◆ What you need to do: Please report, as a bare number, how many lines below include the string "plane".

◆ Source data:
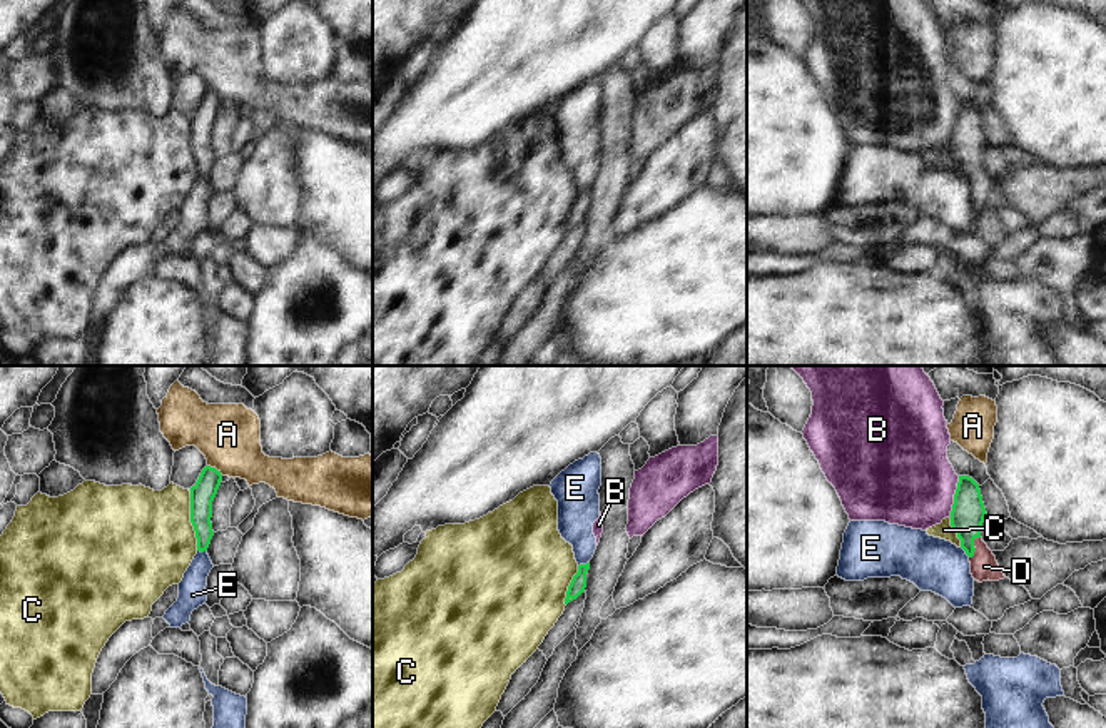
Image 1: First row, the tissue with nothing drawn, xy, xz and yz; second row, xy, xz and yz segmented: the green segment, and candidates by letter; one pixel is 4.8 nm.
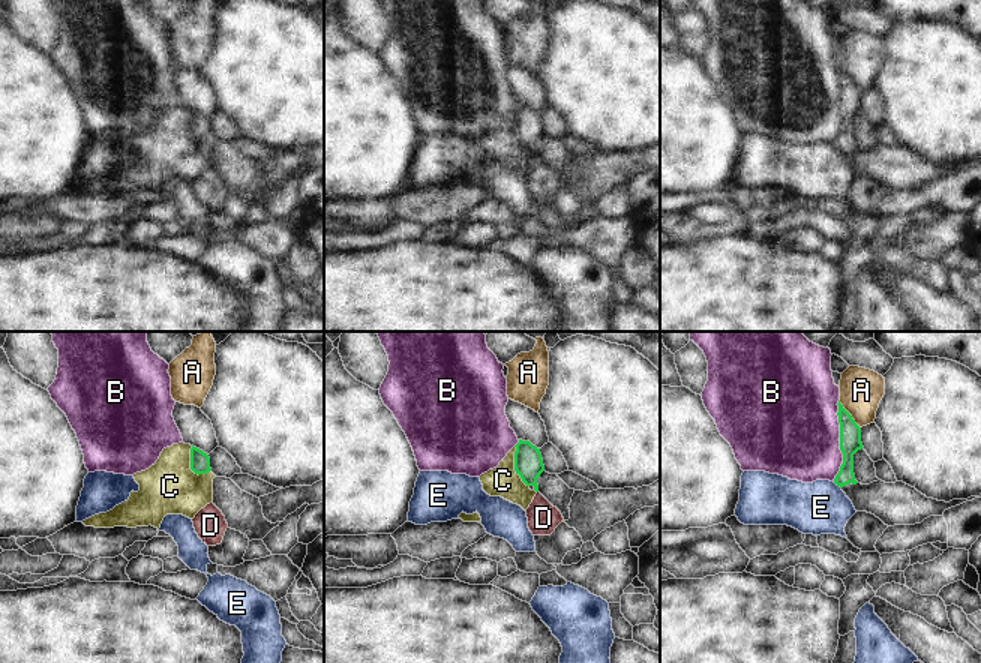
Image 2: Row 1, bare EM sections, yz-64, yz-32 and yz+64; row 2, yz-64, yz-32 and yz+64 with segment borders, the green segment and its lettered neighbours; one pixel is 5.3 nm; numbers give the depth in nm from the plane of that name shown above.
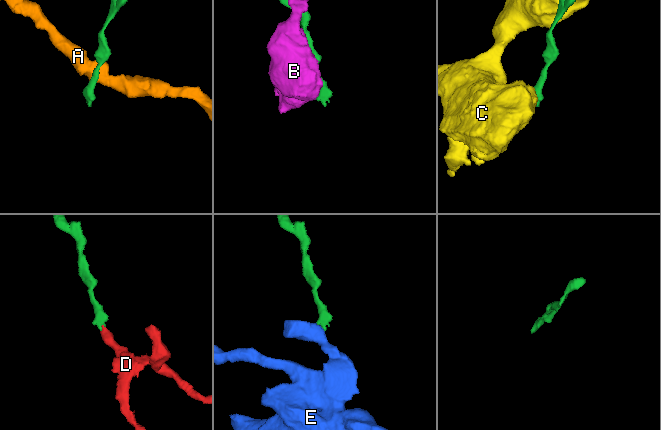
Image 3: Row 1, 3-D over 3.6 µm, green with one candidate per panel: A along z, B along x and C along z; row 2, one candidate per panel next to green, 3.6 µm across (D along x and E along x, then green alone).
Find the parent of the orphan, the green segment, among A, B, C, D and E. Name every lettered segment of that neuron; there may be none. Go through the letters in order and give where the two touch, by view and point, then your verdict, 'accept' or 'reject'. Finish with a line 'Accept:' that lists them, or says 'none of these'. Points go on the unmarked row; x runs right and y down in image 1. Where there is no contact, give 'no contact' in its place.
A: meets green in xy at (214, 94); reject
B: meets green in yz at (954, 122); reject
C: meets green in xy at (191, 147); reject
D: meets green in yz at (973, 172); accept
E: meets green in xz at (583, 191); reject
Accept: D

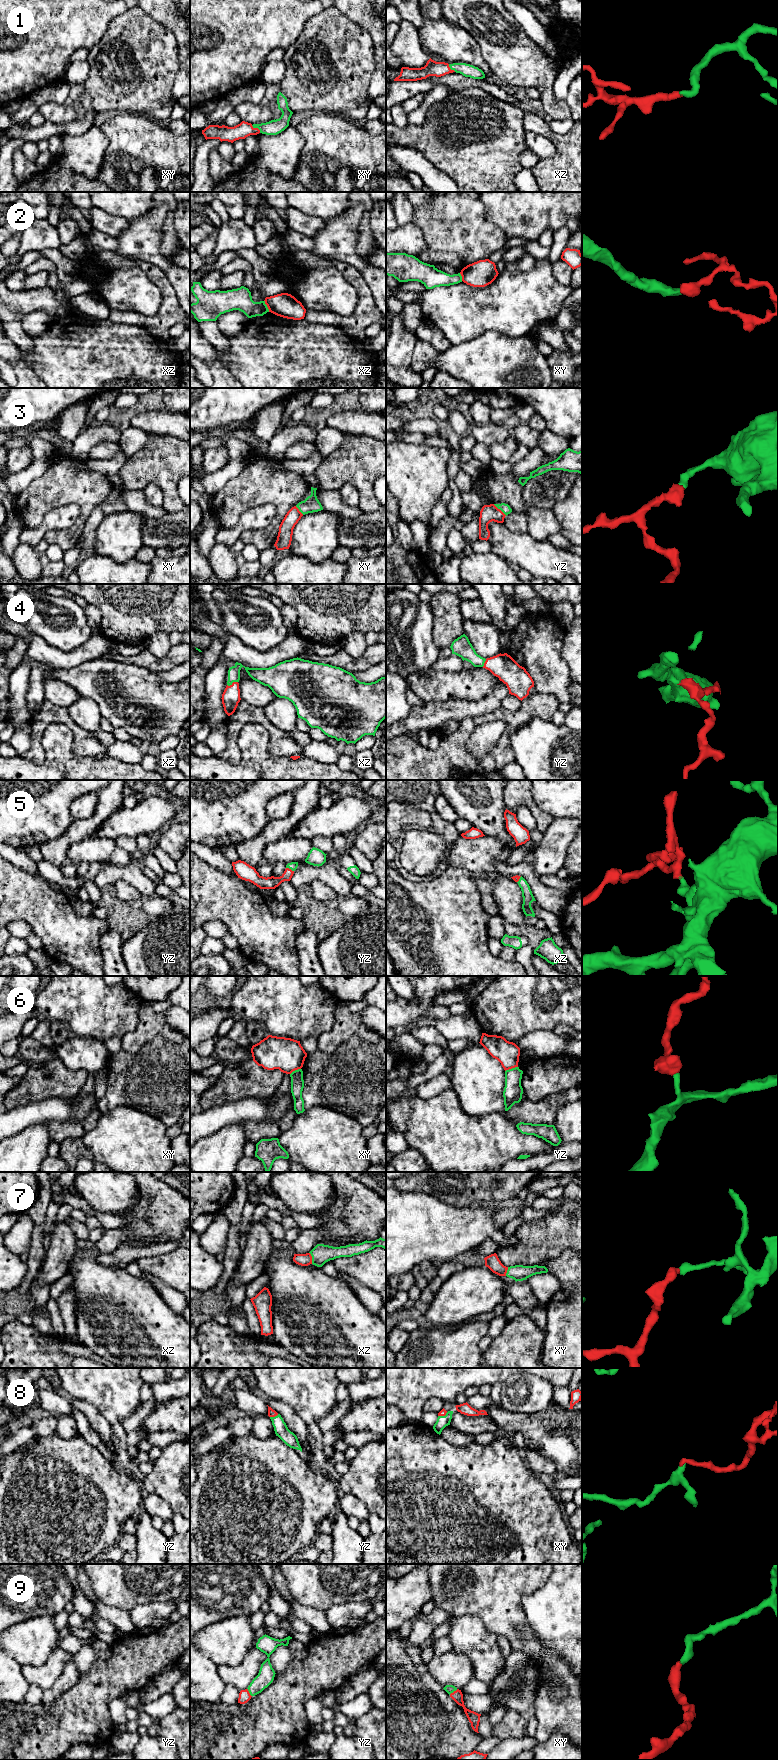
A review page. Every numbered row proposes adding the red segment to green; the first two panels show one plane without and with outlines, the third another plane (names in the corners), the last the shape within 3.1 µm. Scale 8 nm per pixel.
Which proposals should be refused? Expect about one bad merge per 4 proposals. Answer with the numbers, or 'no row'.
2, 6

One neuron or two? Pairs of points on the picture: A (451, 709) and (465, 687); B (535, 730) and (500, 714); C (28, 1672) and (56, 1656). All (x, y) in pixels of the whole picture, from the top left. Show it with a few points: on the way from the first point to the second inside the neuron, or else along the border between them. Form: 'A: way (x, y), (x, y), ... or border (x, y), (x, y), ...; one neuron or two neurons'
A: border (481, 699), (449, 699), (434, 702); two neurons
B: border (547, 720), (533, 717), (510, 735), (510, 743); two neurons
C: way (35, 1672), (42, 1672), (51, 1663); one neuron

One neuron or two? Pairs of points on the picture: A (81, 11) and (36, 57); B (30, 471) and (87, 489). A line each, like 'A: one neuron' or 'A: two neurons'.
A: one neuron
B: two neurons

◆ Output for this exercise: 2